I'm building an optical wireless mouse based on nRF52833 and a 16340 cell, I need a sanity check on some considerations regarding the DC regulation.
The battery voltage goes from 4.2V when fully charged to 2.5V when fully discharged, so to power the nRF52 at 3.3V I need a buck/boost converter. I have selected TPS63031 for the job.
I'm running the nRF52 at 3.3V because according to this it draws a lot less current than it would at, for example, 1.8V or 2V. If I were to use those voltages I could just use a linear regulator instead of the buck boost.
During normal operation I estimate the MCU to be drawing between 1mA and 10mA, and when the MCU is sleeping something between 1uA and 10uA. If we look in the datasheet for efficiency figures we see that the 1-10mA range is fine, but 1-10uA has not been characterized, going as low as 100uA.
Would the regulator output be stable (enough) when the load is less than 100uA? Judging by this very similar question with a very similar regulator I assume the answer is yes, but the output would have some extra ripple because of the power save mode that is also present on my selected regulator, although not as well explained in the datasheet.

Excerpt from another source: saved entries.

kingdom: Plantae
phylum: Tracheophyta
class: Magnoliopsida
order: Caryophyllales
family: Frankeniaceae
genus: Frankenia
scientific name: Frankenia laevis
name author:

Assuming the output is stable in the 1-10uA range, the efficiency of the regulator would be terrible, but would this even be a problem? Let's say the efficiency is 20% at 10uA, does this mean that to get those [email protected] the regulator would have to waste 80% of that, i.e. 50uA, for a total of 60uA plus the quiescent current of the regulator (35uA max)?. Is my understanding of efficiency in this context correct? If it is, I wouldn't call this current waste optimal, but certainly low enough to be negligible.